# South Australia State Sponsorships - Update



## Veronika Hurbis (Jun 6, 2008)

This is from the South Australian Government:

_Concessional English program

You will be aware that Immigration SA began receiving sponsorship applications for Provisional visas under DIAC's Concessional English provision from 22 September 2008. Since that time we are pleased that we have been able to consider many of your clients under this provision and assist in facilitating visa grant. We would now like to advise you that the significant increase in applications has impacted on our overall planning levels and Immigration SA is undertaking an internal review of this program. We therefore advise that we will be temporarily suspending the Concessional English provision from 5pm Adelaide local time on 31 March 2009 until further notice. When the review has been undertaken and this provision is available, Immigration SA will post this information on our website and also inform members of the MIA as we have done today.

Planning Levels

Another change which is the result of the achievement of planning levels. We hereby advise that there will be a change in the Sponsorship/Occupations Lists from 5pm Adelaide local time on 31 March 2009. At this stage we are unable to indicate which occupations will be removed however, we encourage you to submit applications that are decision ready as soon as possible to avoid disappointment.

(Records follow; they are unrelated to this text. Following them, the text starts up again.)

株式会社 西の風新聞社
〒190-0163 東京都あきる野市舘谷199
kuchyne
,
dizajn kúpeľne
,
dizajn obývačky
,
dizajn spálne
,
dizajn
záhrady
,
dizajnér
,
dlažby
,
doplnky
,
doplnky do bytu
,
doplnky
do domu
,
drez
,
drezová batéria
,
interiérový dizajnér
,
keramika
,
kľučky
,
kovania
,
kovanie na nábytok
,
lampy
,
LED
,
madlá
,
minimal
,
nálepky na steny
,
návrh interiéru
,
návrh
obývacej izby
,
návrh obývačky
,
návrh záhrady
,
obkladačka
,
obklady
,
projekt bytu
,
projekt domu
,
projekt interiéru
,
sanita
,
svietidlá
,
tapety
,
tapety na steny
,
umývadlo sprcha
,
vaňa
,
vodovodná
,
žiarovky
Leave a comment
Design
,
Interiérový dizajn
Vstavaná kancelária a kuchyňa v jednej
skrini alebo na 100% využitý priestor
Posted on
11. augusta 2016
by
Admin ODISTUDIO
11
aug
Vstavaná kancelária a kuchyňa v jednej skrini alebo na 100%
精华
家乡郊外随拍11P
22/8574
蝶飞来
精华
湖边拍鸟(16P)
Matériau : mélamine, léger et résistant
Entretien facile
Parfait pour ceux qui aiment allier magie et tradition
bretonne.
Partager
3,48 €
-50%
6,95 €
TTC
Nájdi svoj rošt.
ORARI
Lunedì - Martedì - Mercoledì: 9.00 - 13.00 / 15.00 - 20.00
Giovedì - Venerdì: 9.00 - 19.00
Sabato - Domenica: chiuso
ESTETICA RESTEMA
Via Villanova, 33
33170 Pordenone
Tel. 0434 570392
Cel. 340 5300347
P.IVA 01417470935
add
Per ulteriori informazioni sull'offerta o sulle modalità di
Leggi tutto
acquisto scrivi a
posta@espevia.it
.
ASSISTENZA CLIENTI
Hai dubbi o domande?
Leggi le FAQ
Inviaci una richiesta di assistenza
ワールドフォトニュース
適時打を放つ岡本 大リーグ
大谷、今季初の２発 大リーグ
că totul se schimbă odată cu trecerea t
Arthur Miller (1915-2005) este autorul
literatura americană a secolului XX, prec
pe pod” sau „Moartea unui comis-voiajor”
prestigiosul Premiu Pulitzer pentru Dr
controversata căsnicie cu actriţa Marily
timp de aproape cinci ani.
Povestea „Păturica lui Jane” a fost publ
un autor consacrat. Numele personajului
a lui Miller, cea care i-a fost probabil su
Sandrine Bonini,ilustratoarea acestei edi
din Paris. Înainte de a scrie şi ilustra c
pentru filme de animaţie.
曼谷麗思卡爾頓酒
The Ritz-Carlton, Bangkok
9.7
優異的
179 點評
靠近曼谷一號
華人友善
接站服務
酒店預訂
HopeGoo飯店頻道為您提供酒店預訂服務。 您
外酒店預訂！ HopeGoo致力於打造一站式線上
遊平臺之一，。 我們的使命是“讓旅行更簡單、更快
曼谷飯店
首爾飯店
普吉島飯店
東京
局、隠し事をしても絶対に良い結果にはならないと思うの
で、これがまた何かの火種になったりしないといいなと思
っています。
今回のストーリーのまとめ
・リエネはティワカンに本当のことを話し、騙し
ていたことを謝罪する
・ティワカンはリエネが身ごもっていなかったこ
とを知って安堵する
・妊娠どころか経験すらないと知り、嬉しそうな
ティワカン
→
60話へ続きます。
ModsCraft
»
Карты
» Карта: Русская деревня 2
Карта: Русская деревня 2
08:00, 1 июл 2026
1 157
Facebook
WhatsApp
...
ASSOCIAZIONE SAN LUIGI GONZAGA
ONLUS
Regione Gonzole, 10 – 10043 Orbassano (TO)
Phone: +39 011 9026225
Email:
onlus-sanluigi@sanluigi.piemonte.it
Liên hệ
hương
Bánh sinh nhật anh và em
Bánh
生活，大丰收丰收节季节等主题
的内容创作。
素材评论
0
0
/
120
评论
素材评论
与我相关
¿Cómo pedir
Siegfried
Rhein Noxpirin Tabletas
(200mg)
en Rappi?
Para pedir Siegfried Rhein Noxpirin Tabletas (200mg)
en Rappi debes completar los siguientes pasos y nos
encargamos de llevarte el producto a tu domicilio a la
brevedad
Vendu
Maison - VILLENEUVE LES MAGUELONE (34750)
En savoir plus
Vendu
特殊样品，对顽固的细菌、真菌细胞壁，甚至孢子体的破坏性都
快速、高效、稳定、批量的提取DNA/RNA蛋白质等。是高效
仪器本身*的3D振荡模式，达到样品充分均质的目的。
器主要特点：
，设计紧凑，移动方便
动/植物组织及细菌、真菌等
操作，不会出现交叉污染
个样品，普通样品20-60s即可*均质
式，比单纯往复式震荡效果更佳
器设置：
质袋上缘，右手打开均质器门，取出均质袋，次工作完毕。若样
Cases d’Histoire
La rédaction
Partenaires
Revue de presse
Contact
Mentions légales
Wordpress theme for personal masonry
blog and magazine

Decision ready applications that have been submitted through the on-line system before 5pm Adelaide local time, 31 March 2009 will be honoured. Make sure that the supporting documents are registered by Immigration SA before 31 May 2009. You can check the Client Tracking System for confirmation: Immigration SA :: Sponsoring Skilled and Business Migrants

Processing Times

On another note, we would also like to let you know that due to the influx of applications under the Concessional English program and increased vetting processes, we have regretfully had to revise our processing times:

p Applications for Permanent sponsorships will receive priority processing and will be completed within four weeks of all the documents being registered by Immigration SA

p Applications for Provisional sponsorships will be processed within 6 - 8 weeks of all the documents being registered by Immigration SA
​_


----------